PredPol’s algorithm is supposed to make predictions based on existing crime reports. However, since crimes aren’t equally reported everywhere, the readings it provides to law enforcement could simply copy the biases in reporting over each area. If police use this to decide where to patrol, they could end up over-policing areas that don’t need a larger presence.
When Gizmodo and The Markup evaluated the areas, they found that the places PredPol’s software targeted for increased patrols “were more likely to be home to Blacks, Latinos, and families that would qualify for the federal free and reduced lunch program.”
23 of the 38 law enforcement agencies tracked are no longer PredPol customers
Even as police tactics evolved to include crime and arrest data, there has been a historical disparity in how these tactics affect communities of color. As Gizmodo points out in its analysis, in New York in the 1990s, researchers at the time found that the methods reduced crime without simply displacing it to other areas. However, the approach included tactics like stop-and-frisk, which have been criticized as violations of civil rights.
PredPol’s algorithm has already been looked into and criticized by academics more than once. As Vice quoted Suresh Venkatasubramanian, a member of the board of directors for ACLU Utah, in 2019:
“Because this data is collected as a by-product of police activity, predictions made on the basis of patterns learned from this data do not pertain to future instances of crime on the whole,” Venkatasubramanian’s study notes. “In this sense, predictive policing is aptly named: it is predicting future policing, not future crime.”
Still, there hasn’t been an investigation as thorough as this one. This investigation used figures retrieved from public data available via the web. According to Gizmodo and The Markup, they found an unsecured cloud database linked from the Los Angeles Police Department’s website. That data contained millions of predictions stretching back several years.
Besides supposedly predicting individual crimes, a 2018 report by The Verge looked into Pentagon-funded research by PredPol’s founder Jeff Brantingham about using the software to predict gang-related crime. The former University of California-Los Angeles anthropology professor adapted earlier research in forecasting battlefield casualties in Iraq to create the platform, and the paper — “Partially Generative Neural Networks for Gang Crime Classification with Partial Information” — raised concern over the ethical implications.
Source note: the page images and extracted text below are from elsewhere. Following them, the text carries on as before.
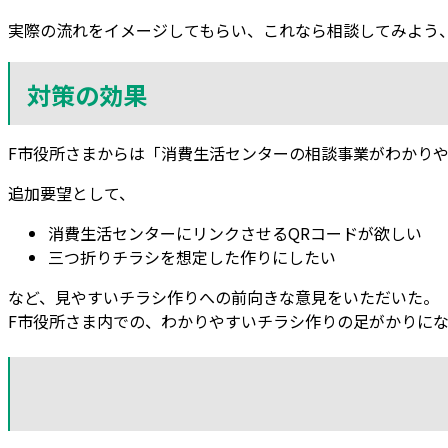
実際の流れをイメージしてもらい、これなら相談してみよう
対策の効果
F市役所さまからは「消費生活センターの相談事業がわかり
追加要望として、
消費生活センターにリンクさせるQRコードが欲しい
三つ折りチラシを想定した作りにしたい
など、見やすいチラシ作りへの前向きな意見をいただいた。
F市役所さま内での、わかりやすいチラシ作りの足がかりに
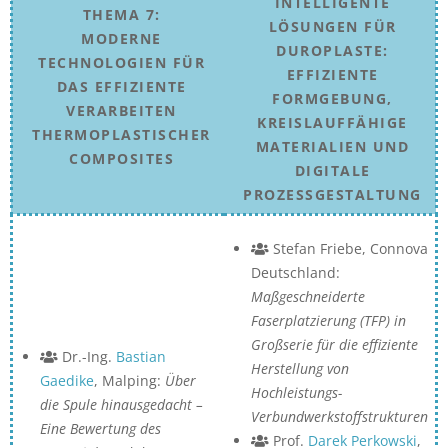
INTELLIGENTE
THEMA 7:
LÖSUNGEN FÜR
MODERNE
DUROPLASTE:
TECHNOLOGIEN FÜR
EFFIZIENTE
DAS EFFIZIENTE
FORMGEBUNG,
VERARBEITEN
KREISLAUFFÄHIGE
THERMOPLASTISCHER
MATERIALIEN UND
COMPOSITES
DIGITALE
PROZESSGESTALTUNG
Stefan Friebe, Connova
Deutschland:
Maßgeschneiderte
Faserplatzierung (TFP) in
Großserie für die effiziente
Dr.-Ing.
Bastian
Herstellung von
Gaedike
, Malping:
Über
Hochleistungs-
die Spule hinausgedacht –
Verbundwerkstoffstrukturen
Eine Bewertung des
Prof.
Darek Perkowski
,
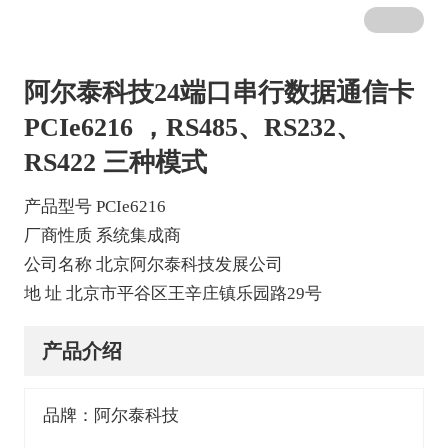
阿尔泰科技24端口串行数据通信卡
PCIe6216 ，RS485、RS232、
RS422 三种模式
产品型号 PCIe6216
厂商性质 系统集成商
公司名称 北京阿尔泰科技发展公司
地 址 北京市平谷区王辛庄镇乐园路29号
产品介绍
品牌：阿尔泰科技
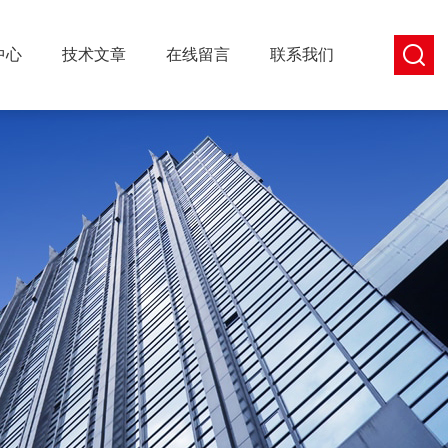
中心
技术文章
在线留言
联系我们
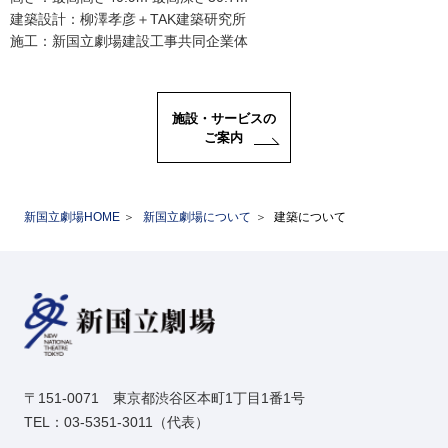
建築設計：柳澤孝彦＋TAK建築研究所
施工：新国立劇場建設工事共同企業体
施設・サービスの
ご案内
新国立劇場HOME
新国立劇場について
建築について
〒151-0071 東京都渋谷区本町1丁目1番1号
TEL：03-5351-3011（代表）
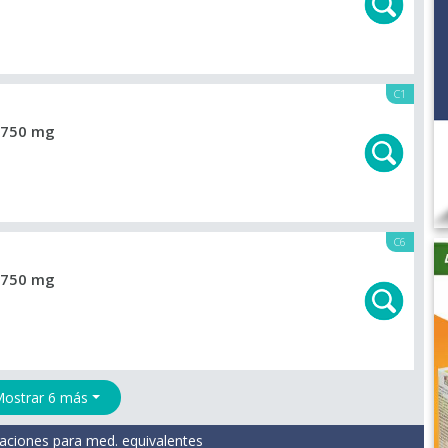
C1
750 mg
C6
750 mg
ostrar 6 más
aciones para med. equivalentes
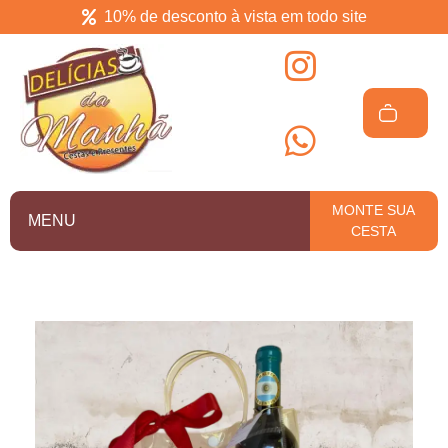
10% de desconto à vista em todo site
Delícias da manhã
Cesta de café da manhã em Salvador
MONTE SUA
MENU
CESTA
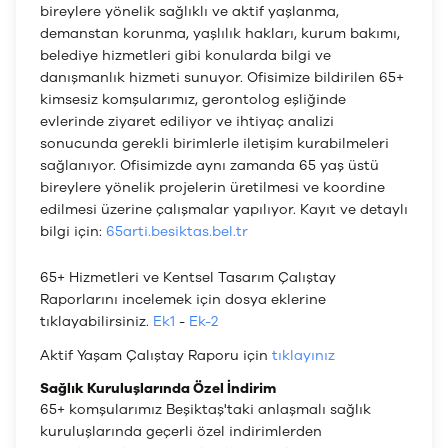
bireylere yönelik sağlıklı ve aktif yaşlanma,
demanstan korunma, yaşlılık hakları, kurum bakımı,
belediye hizmetleri gibi konularda bilgi ve
danışmanlık hizmeti sunuyor. Ofisimize bildirilen 65+
kimsesiz komşularımız, gerontolog eşliğinde
evlerinde ziyaret ediliyor ve ihtiyaç analizi
sonucunda gerekli birimlerle iletişim kurabilmeleri
sağlanıyor. Ofisimizde aynı zamanda 65 yaş üstü
bireylere yönelik projelerin üretilmesi ve koordine
edilmesi üzerine çalışmalar yapılıyor. Kayıt ve detaylı
bilgi için:
65arti.besiktas.bel.tr
65+ Hizmetleri ve Kentsel Tasarım Çalıştay
Raporlarını incelemek için dosya eklerine
tıklayabilirsiniz.
Ek1
-
Ek-2
Aktif Yaşam Çalıştay Raporu için
tıklayınız
Sağlık Kuruluşlarında Özel İndirim
65+ komşularımız Beşiktaş'taki anlaşmalı sağlık
kuruluşlarında geçerli özel indirimlerden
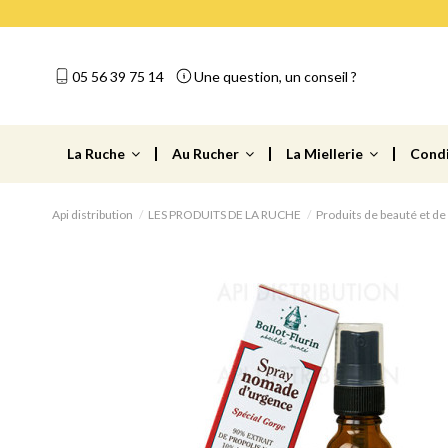
05 56 39 75 14
Une question, un conseil ?
La Ruche
Au Rucher
La Miellerie
Cond
Api distribution
LES PRODUITS DE LA RUCHE
Produits de beauté et de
Critics said this approach could do more harm than good. “You’re making algorithms off a false narrative that’s been created for people — the gang documentation thing is the state defining people according to what they believe ... When you plug this into the computer, every crime is gonna be gang-related,” activist Aaron Harvey told The Verge.
Relying on some algorithms can work magic for some industries, but their impact can come at a real human cost. With bad data or the wrong parameters, things can go wrong quickly, even in circumstances that are less fraught than policing. Look no further than Zillow recently having to shut down its house-flipping operation after losing hundreds of millions of dollars despite the “pricing models and automation” it thought would provide an edge.
Overall, Gizmodo and The Markup’s reporting is a good consideration of how significantly predictive algorithms can affect the people unknowingly targeted by them. The accompanying analysis by Gizmodo provides relevant data insight while giving readers a behind-the-scenes look into these measures. The report indicates that 23 of the 38 law enforcement agencies tracked are no longer PredPol customers, despite initially signing up for it to help distribute crime-stopping resources. Perhaps by using methods that build transparency and trust on both sides, law enforcement could spend less time on tech that leads to pieces like this, which highlights the exact opposite approach.